#### Your task
Rewrite the rows from the start through the line containing "CRN は、IT チャネルをリードし、影響を与え、革新をもたらし、業", changing "ホンダ" to "HONDA" and leaving everything else unchanged.

######

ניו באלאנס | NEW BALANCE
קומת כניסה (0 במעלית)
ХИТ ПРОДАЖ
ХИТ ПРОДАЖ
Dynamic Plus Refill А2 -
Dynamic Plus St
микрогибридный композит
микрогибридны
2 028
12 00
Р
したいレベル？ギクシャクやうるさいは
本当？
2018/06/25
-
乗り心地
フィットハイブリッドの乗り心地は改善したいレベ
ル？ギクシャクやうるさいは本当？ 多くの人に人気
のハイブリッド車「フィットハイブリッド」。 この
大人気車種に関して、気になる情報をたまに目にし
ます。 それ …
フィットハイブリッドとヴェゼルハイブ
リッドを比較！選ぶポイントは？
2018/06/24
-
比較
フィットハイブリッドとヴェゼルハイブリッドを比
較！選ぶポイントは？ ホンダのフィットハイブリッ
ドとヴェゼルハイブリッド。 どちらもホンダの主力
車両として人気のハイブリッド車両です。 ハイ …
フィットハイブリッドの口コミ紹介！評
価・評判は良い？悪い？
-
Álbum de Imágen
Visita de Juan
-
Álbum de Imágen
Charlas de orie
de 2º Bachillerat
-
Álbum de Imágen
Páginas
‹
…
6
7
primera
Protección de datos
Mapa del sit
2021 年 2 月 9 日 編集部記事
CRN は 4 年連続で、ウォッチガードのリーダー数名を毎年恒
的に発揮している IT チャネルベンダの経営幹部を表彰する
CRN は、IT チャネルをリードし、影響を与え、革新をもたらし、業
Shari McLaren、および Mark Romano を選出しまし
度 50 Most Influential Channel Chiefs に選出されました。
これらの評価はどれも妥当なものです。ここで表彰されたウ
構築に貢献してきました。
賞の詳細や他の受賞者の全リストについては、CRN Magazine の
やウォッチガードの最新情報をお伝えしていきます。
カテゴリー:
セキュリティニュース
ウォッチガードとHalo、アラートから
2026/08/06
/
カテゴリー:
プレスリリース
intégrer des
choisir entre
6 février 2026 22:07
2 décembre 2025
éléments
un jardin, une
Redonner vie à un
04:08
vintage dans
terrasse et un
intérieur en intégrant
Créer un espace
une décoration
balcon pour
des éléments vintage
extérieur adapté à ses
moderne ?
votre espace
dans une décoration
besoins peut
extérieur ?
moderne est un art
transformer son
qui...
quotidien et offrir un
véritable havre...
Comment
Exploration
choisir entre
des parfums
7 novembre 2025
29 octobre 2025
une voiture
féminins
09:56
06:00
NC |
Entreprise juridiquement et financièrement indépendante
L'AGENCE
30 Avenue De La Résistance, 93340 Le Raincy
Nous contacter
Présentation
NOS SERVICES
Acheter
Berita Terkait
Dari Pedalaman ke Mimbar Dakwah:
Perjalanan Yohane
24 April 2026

######

#### Exercise response
ניו באלאנס | NEW BALANCE
קומת כניסה (0 במעלית)
ХИТ ПРОДАЖ
ХИТ ПРОДАЖ
Dynamic Plus Refill А2 -
Dynamic Plus St
микрогибридный композит
микрогибридны
2 028
12 00
Р
したいレベル？ギクシャクやうるさいは
本当？
2018/06/25
-
乗り心地
フィットハイブリッドの乗り心地は改善したいレベ
ル？ギクシャクやうるさいは本当？ 多くの人に人気
のハイブリッド車「フィットハイブリッド」。 この
大人気車種に関して、気になる情報をたまに目にし
ます。 それ …
フィットハイブリッドとヴェゼルハイブ
リッドを比較！選ぶポイントは？
2018/06/24
-
比較
フィットハイブリッドとヴェゼルハイブリッドを比
較！選ぶポイントは？ HONDAのフィットハイブリッ
ドとヴェゼルハイブリッド。 どちらもHONDAの主力
車両として人気のハイブリッド車両です。 ハイ …
フィットハイブリッドの口コミ紹介！評
価・評判は良い？悪い？
-
Álbum de Imágen
Visita de Juan
-
Álbum de Imágen
Charlas de orie
de 2º Bachillerat
-
Álbum de Imágen
Páginas
‹
…
6
7
primera
Protección de datos
Mapa del sit
2021 年 2 月 9 日 編集部記事
CRN は 4 年連続で、ウォッチガードのリーダー数名を毎年恒
的に発揮している IT チャネルベンダの経営幹部を表彰する
CRN は、IT チャネルをリードし、影響を与え、革新をもたらし、業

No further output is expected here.